L'idée de la libération de l'homme noir de la domination
européenne en lui conférant tous les avantages pour une vie
heureuse date en Afrique de plusieurs siècles. Nonobstant, en cette
année 2010, année du 125e anniversaire de la conférence de
Berlin qui a amené au découpage de l'Afrique et dont beaucoup
pensent être à l'origine de tous les malheurs qui sévissent
en terre africaine, année où 17 pays du continent
célèbrent leurs 50 ans d'accession à la
souveraineté internationale. Le rêve du développement du
continent noir demeure toujours une utopie. D'où notre premier chapitre
en cette deuxième partie de se préoccupe d'interroger la
conception de la notion du développement en Afrique ainsi que visiter
l'apport de certains philosophes africains en ce domaine. I.1.

# DONNÉES FOURNIES:
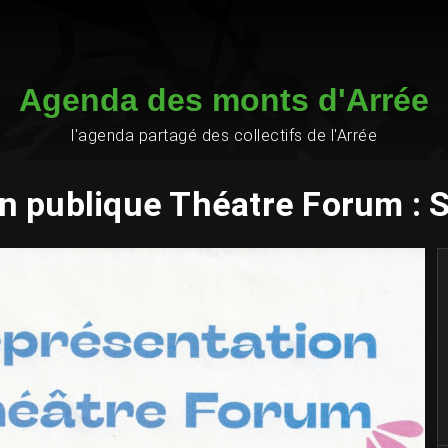
Agenda des monts d'Arrée
l'agenda partagé des collectifs de l'Arrée
n publique Théatre Forum : 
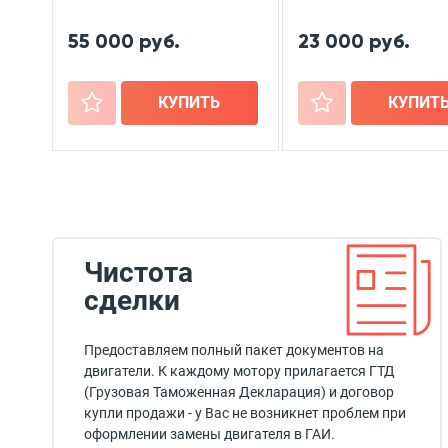
55 000 руб.
23 000 руб.
+
КУПИТЬ
+
КУПИТ
Чистота
сделки
Предоставляем полный пакет документов на
двигатели. К каждому мотору прилагается ГТД
(Грузовая Таможенная Декларация) и договор
купли продажи - у Вас не возникнет проблем при
оформлении замены двигателя в ГАИ.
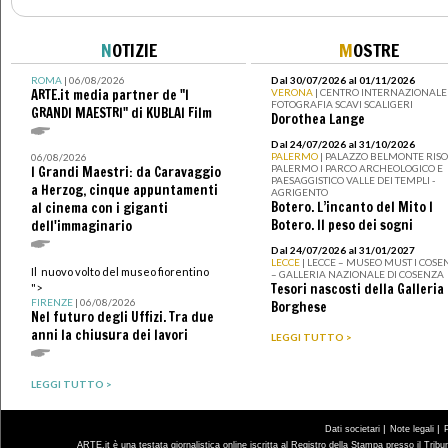
N
OTIZIE
M
OSTRE
ROMA
| 06/08/2026
Dal 30/07/2026 al 01/11/2026
ARTE.it media partner de "I
VERONA
| CENTRO INTERNAZIONALE 
FOTOGRAFIA SCAVI SCALIGERI
GRANDI MAESTRI" di KUBLAI Film
Dorothea Lange
Dal 24/07/2026 al 31/10/2026
PALERMO
| PALAZZO BELMONTE RISO 
06/08/2026
PALERMO I PARCO ARCHEOLOGICO E
I Grandi Maestri: da Caravaggio
PAESAGGISTICO VALLE DEI TEMPLI -
a Herzog, cinque appuntamenti
AGRIGENTO
Botero. L’incanto del Mito I
al cinema con i giganti
Botero. Il peso dei sogni
dell'immaginario
Dal 24/07/2026 al 31/01/2027
LECCE
| LECCE – MUSEO MUST I COSE
Il nuovo volto del museo fiorentino
– GALLERIA NAZIONALE DI COSENZA
Tesori nascosti della Galleria
">
FIRENZE
| 06/08/2026
Borghese
Nel futuro degli Uffizi. Tra due
anni la chiusura dei lavori
LEGGI TUTTO >
LEGGI TUTTO >
|
|
Dati societari
Note legali
ARTE.it è una testata giornalistica online iscritta al Registro della Stampa presso il Trib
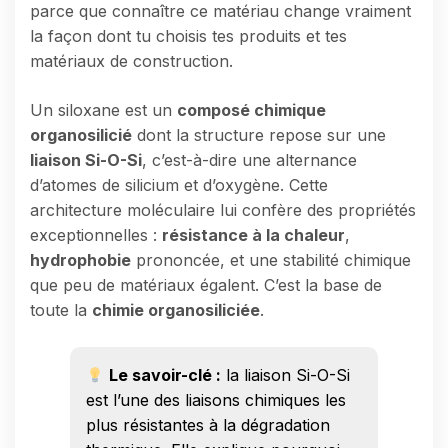
parce que connaître ce matériau change vraiment
la façon dont tu choisis tes produits et tes
matériaux de construction.
Un siloxane est un
composé chimique
organosilicié
dont la structure repose sur une
liaison Si-O-Si
, c’est-à-dire une alternance
d’atomes de silicium et d’oxygène. Cette
architecture moléculaire lui confère des propriétés
exceptionnelles :
résistance à la chaleur
,
hydrophobie
prononcée, et une stabilité chimique
que peu de matériaux égalent. C’est la base de
toute la
chimie organosiliciée
.
Le savoir-clé :
la liaison Si-O-Si
est l’une des liaisons chimiques les
plus résistantes à la dégradation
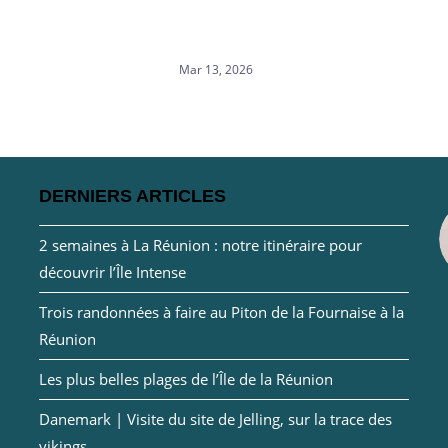
Mar 13, 2026
DERNIERS ARTICLES
2 semaines à La Réunion : notre itinéraire pour
découvrir l’Île Intense
Trois randonnées à faire au Piton de la Fournaise à la
Réunion
Les plus belles plages de l’Île de la Réunion
Danemark | Visite du site de Jelling, sur la trace des
vikings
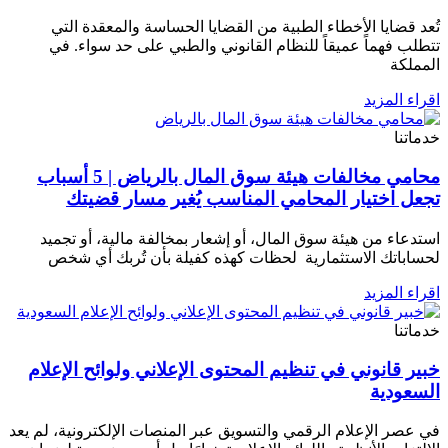
تُعد قضايا الأخطاء الطبية من القضايا الحساسة والمعقدة التي
تتطلب فهماً عميقاً للنظام القانوني والطبي على حد سواء. في
المملكة
اقراء المزيد
خدماتنا
محامي مخالفات هيئة سوق المال بالرياض | 5 أسباب
تجعل اختيار المحامي المناسب يُغير مسار قضيتك
استدعاء من هيئة سوق المال، أو إشعار بمخالفة مالية، أو تجميد
لحساباتك الاستثمارية لحظات كهذه كفيلة بأن تُربك أي شخص
اقراء المزيد
خدماتنا
خبير قانوني في تنظيم المحتوى الإعلاني ولوائح الإعلام
السعودية
في عصر الإعلام الرقمي والتسويق عبر المنصات الإلكترونية، لم يعد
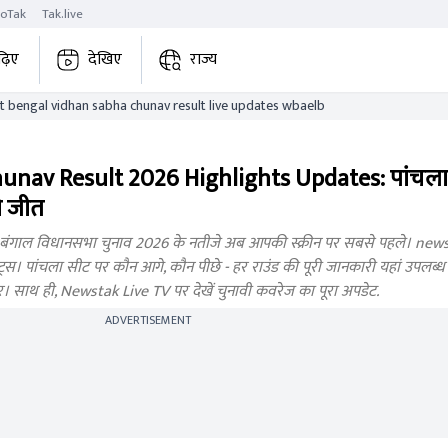
roTak
Tak.live
ढ़िए
देखिए
राज्य
panchla west bengal vidhan sabha chunav result live updates wbaelb
nav Result 2026 Highlights Updates: पांचला
ी जीत
ंगाल विधानसभा चुनाव 2026 के नतीजे अब आपकी स्क्रीन पर सबसे पहले। newsta
। पांचला सीट पर कौन आगे, कौन पीछे - हर राउंड की पूरी जानकारी यहां उपलब्ध होग
बर। साथ ही, Newstak Live TV पर देखें चुनावी कवरेज का पूरा अपडेट.
ADVERTISEMENT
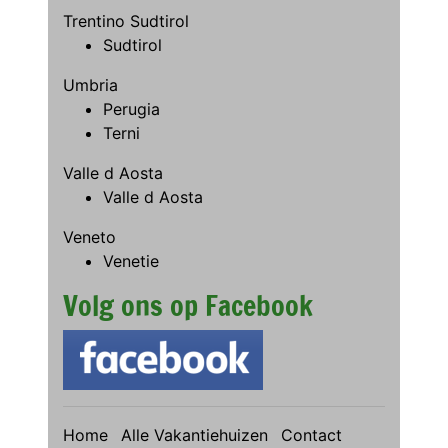
Trentino Sudtirol
Sudtirol
Umbria
Perugia
Terni
Valle d Aosta
Valle d Aosta
Veneto
Venetie
Volg ons op Facebook
Home
Alle Vakantiehuizen
Contact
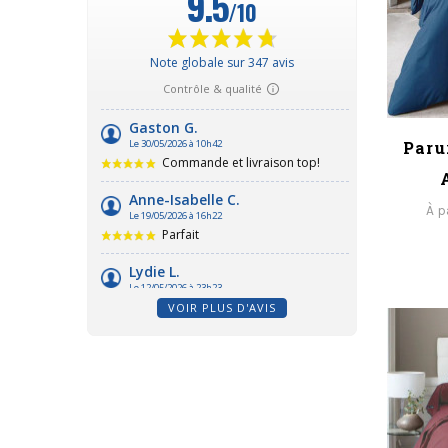
Paru
À p
VOIR PLUS D'AVIS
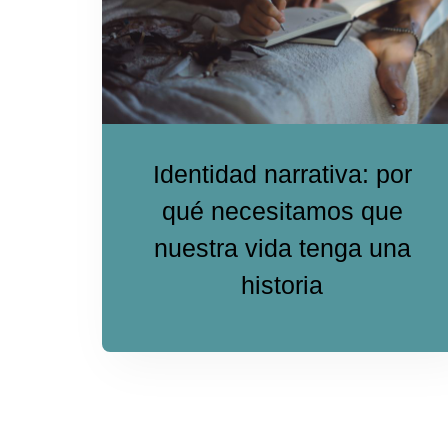
Identidad narrativa: por
qué necesitamos que
nuestra vida tenga una
historia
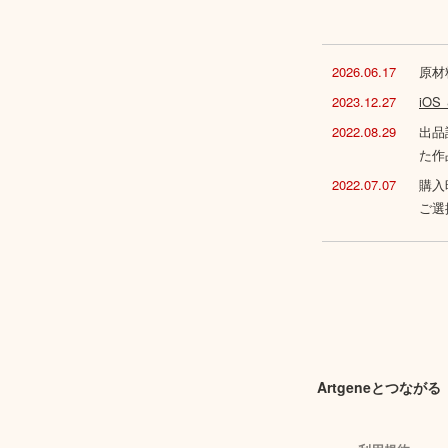
2026.06.17
原材
2023.12.27
iO
2022.08.29
出品
た作
2022.07.07
購入
ご選
Artgeneとつながる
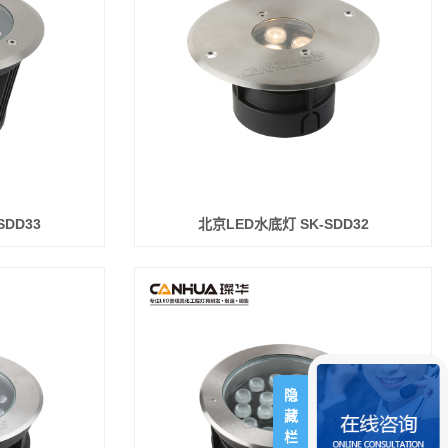
SDD33
北京LED水底灯 SK-SDD32
隐
藏
栏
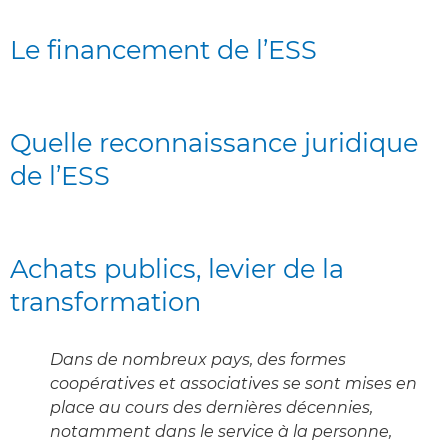
Le financement de l’ESS
Quelle reconnaissance juridique
de l’ESS
Achats publics, levier de la
transformation
Dans de nombreux pays, des formes
coopératives et associatives se sont mises en
place au cours des dernières décennies,
notamment dans le service à la personne,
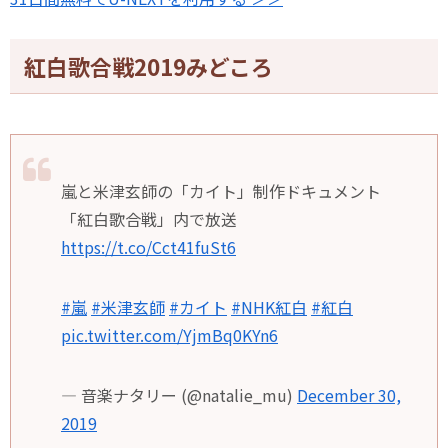
紅白歌合戦2019みどころ
嵐と米津玄師の「カイト」制作ドキュメント
「紅白歌合戦」内で放送
https://t.co/Cct41fuSt6
#嵐
#米津玄師
#カイト
#NHK紅白
#紅白
pic.twitter.com/YjmBq0KYn6
— 音楽ナタリー (@natalie_mu)
December 30,
2019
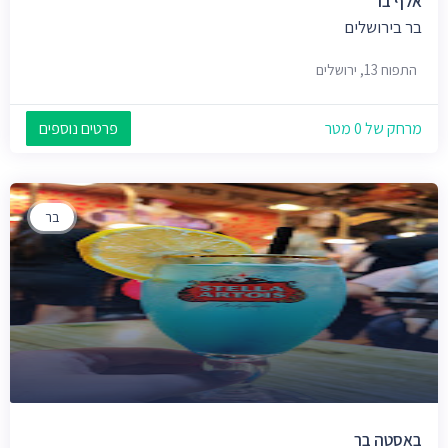
אלף בר
בר בירושלים
התפוח 13, ירושלים
מרחק של 0 מטר
פרטים נוספים
בר
באסטה בר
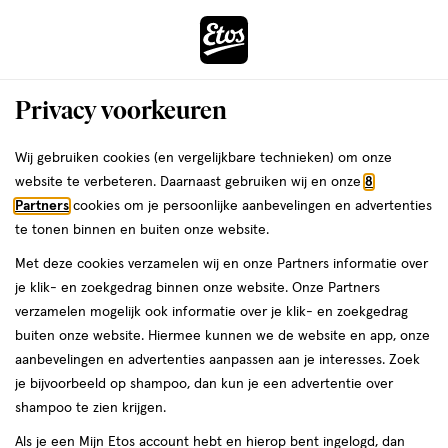
ga
Voor 22:00 uur besteld,
morgen in huis
naar
de
Menu
hoofd
Zoeken
Privacy voorkeuren
content
›
›
ga
Interactie
naar
Wij gebruiken cookies (en vergelijkbare technieken) om onze
Je
Dercos
Alles van Vichy
met
de
website te verbeteren. Daarnaast gebruiken wij en onze
8
bent
Vichy Dercos Collagen 17 Filler
dit
zoekbalk
Partners
cookies om je persoonlijke aanbevelingen en advertenties
ers
Weleda
hier:
veld
ga
Shampoo 200 ML
te tonen binnen en buiten onze website.
opent
naar
Met deze cookies verzamelen wij en onze Partners informatie over
een
de
200
4.7
200 ML
schuim
4.7/5
(58)
je klik- en zoekgedrag binnen onze website. Onze Partners
volledig
ML,
footer
van
verzamelen mogelijk ook informatie over je klik- en zoekgedrag
venster
schuim
5
buiten onze website. Hiermee kunnen we de website en app, onze
met
toevoegen
sterren
aanbevelingen en advertenties aanpassen aan je interesses. Zoek
geavanceerde
aan
op
je bijvoorbeeld op shampoo, dan kun je een advertentie over
zoekopties
verlanglijst
basis
shampoo te zien krijgen.
van
Als je een Mijn Etos account hebt en hierop bent ingelogd, dan
58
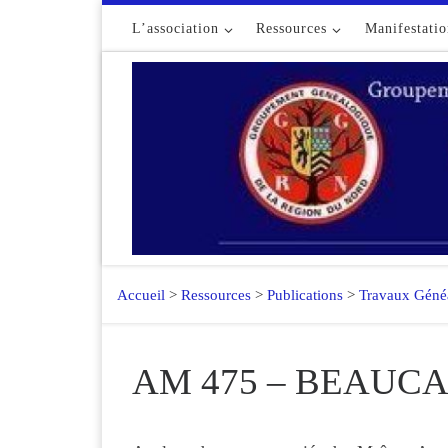
Passer au contenu
L’association
Ressources
Manifestatio
Accueil
>
Ressources
>
Publications
>
Travaux Géné
AM 475 – BEAUCA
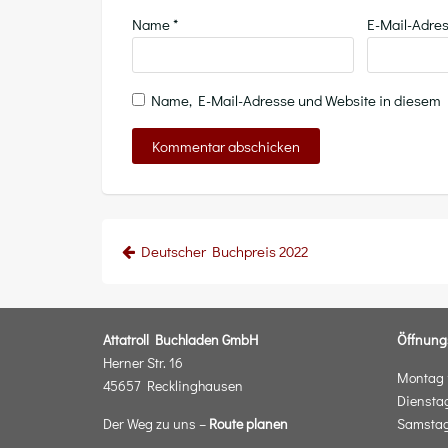
Name
*
E-Mail-Adre
Name, E-Mail-Adresse und Website in diesem
Beitragsnavigation
Deutscher Buchpreis 2022
Attatroll Buchladen GmbH
Öffnung
Herner Str. 16
Montag 1
45657 Recklinghausen
Dienstag
Der Weg zu uns –
Route planen
Samstag:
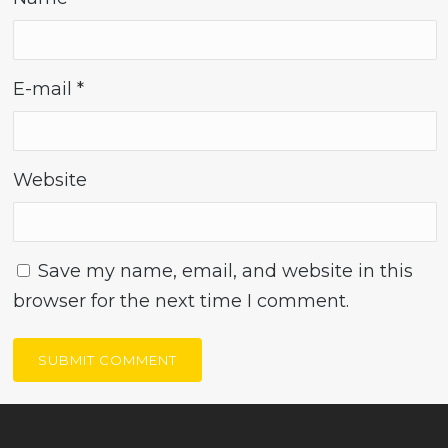
E-mail
*
Website
Save my name, email, and website in this
browser for the next time I comment.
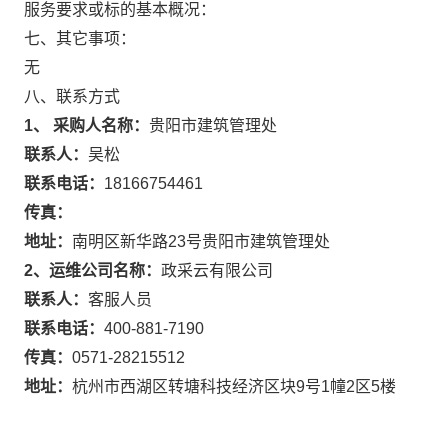
服务要求或标的基本概况：
七、其它事项：
无
八、联系方式
1、 采购人名称：
贵阳市建筑管理处
联系人：
吴松
联系电话：
18166754461
传真：
地址：
南明区新华路23号贵阳市建筑管理处
2、运维公司名称：
政采云有限公司
联系人：
客服人员
联系电话：
400-881-7190
传真：
0571-28215512
地址：
杭州市西湖区转塘科技经济区块9号1幢2区5楼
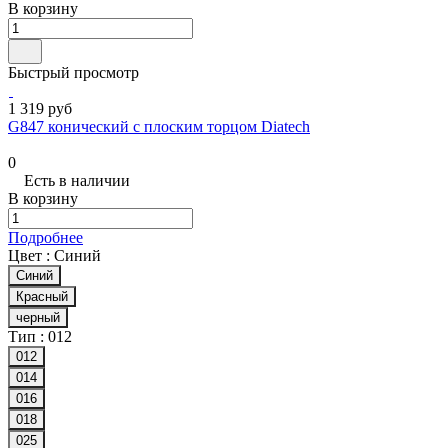
В корзину
Быстрый просмотр
1 319 руб
G847 конический с плоским торцом Diatech
0
Есть в наличии
В корзину
Подробнее
Цвет :
Синий
Синий
Красный
черный
Тип :
012
012
014
016
018
025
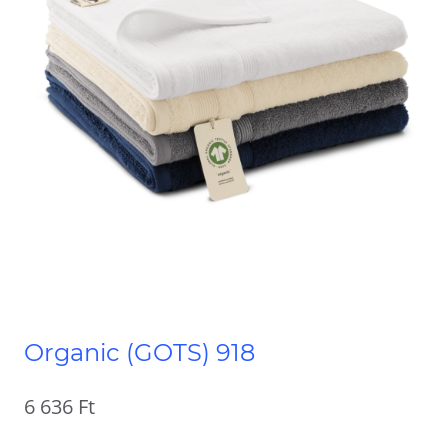
Organic (GOTS) 918
6 636
Ft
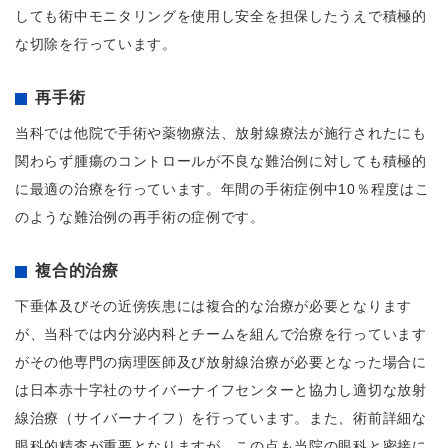
しても術中モニタリングを使用し安全を担保したうえで積極的
な切除を行っています。
再手術
当科では他院で手術や薬物療法、放射線療法が施行されたにも
関わらず腫瘍のコントロールが不良な難治例に対しても積極的
に最適の治療を行っています。年間の手術症例中10％程度はこ
のような難治例の再手術の症例です。
複合的治療
下垂体及びその近傍疾患には複合的な治療が必要となります
が、当科では内分泌内科とチームを組んで治療を行っています
がその他専門の病理医師及び放射線治療が必要となった場合に
は日本赤十字社のサイバーナイフセンターと協力し適切な放射
線治療（サイバーナイフ）を行っています。また、術前詳細な
眼科的精査が重要となりますが、この点も当院の眼科と密接に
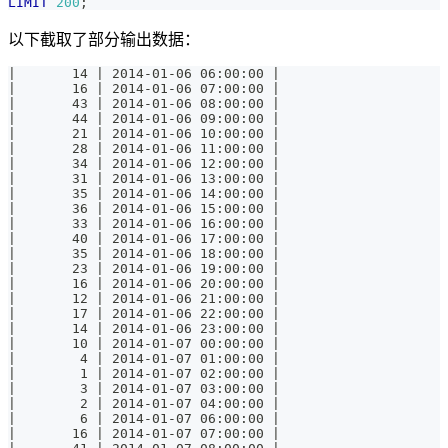
LIMIT
200
;
以下截取了部分输出数据：
|       14 | 2014-01-06 06:00:00 |
|       16 | 2014-01-06 07:00:00 |
|       43 | 2014-01-06 08:00:00 |
|       44 | 2014-01-06 09:00:00 |
|       21 | 2014-01-06 10:00:00 |
|       28 | 2014-01-06 11:00:00 |
|       34 | 2014-01-06 12:00:00 |
|       31 | 2014-01-06 13:00:00 |
|       35 | 2014-01-06 14:00:00 |
|       36 | 2014-01-06 15:00:00 |
|       33 | 2014-01-06 16:00:00 |
|       40 | 2014-01-06 17:00:00 |
|       35 | 2014-01-06 18:00:00 |
|       23 | 2014-01-06 19:00:00 |
|       16 | 2014-01-06 20:00:00 |
|       12 | 2014-01-06 21:00:00 |
|       17 | 2014-01-06 22:00:00 |
|       14 | 2014-01-06 23:00:00 |
|       10 | 2014-01-07 00:00:00 |
|        4 | 2014-01-07 01:00:00 |
|        1 | 2014-01-07 02:00:00 |
|        3 | 2014-01-07 03:00:00 |
|        2 | 2014-01-07 04:00:00 |
|        6 | 2014-01-07 06:00:00 |
|       16 | 2014-01-07 07:00:00 |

# CONSIGNE:
Prélevez dans l'extrait sur le développement de l'Afrique le passage commençant par « L'idée de la » et finissant par « ce domaine. I.1. », sans la moindre modification.

# RÉPONSE RÉDIGÉE:
L'idée de la libération de l'homme noir de la domination
européenne en lui conférant tous les avantages pour une vie
heureuse date en Afrique de plusieurs siècles. Nonobstant, en cette
année 2010, année du 125e anniversaire de la conférence de
Berlin qui a amené au découpage de l'Afrique et dont beaucoup
pensent être à l'origine de tous les malheurs qui sévissent
en terre africaine, année où 17 pays du continent
célèbrent leurs 50 ans d'accession à la
souveraineté internationale. Le rêve du développement du
continent noir demeure toujours une utopie. D'où notre premier chapitre
en cette deuxième partie de se préoccupe d'interroger la
conception de la notion du développement en Afrique ainsi que visiter
l'apport de certains philosophes africains en ce domaine. I.1.